« Peut-être, l’histoire d’une vie n’est rien d’autre qu’un exil. » (Saul Bellow)
Une œuvre d’art peut changer la réalité ? Il faut être naïf ou utopiste pour le croire. Un artiste peut rester insensible face à la réalité ? Il faut être lâche pour le penser. Bien sûr, on peut estimer que l’effort de Fred Kleinberg est futile…
…D’autant plus que, au XXIe siècle, ce sont les Smartphones et autres appareils photographiques mobiles qui traquent et enregistrent les catastrophes ; naturelles – tremblements de terre, inondations, famines – ou d’origine humaine – guerre, attentats ou exodes de masse. Les clichés apparaissent sur les réseaux sociaux quasi simultanément avec les évènements et envahissent les différents écrans médiatiques.
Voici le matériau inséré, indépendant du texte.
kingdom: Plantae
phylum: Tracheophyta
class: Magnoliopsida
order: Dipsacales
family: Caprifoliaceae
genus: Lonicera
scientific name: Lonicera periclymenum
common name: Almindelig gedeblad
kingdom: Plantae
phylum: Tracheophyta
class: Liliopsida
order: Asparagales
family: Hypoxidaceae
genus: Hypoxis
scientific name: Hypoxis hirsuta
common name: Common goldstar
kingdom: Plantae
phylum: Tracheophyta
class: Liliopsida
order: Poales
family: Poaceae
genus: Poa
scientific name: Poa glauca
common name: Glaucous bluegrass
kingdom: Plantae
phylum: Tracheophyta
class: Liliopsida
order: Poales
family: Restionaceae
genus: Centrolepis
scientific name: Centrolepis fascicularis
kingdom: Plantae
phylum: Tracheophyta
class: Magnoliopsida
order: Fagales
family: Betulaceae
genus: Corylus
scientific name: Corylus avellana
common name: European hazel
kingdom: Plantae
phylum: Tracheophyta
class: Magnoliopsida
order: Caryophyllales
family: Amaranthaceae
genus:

Mais ces images, à force de répétition, perdent une partie de leur impact. Désormais, on les voit, on ne les regarde pas. Ou, plutôt, on les aperçoit seulement. Cependant, on sait que la photographie, malgré la naïveté de cette idée, reste solidement liée au fantasme d’une réalité « véridique », au principe de l’objectivité froide de l’œil automatique de l’appareil. Même si l’on ne croit plus à cette idée, elle garde sa force.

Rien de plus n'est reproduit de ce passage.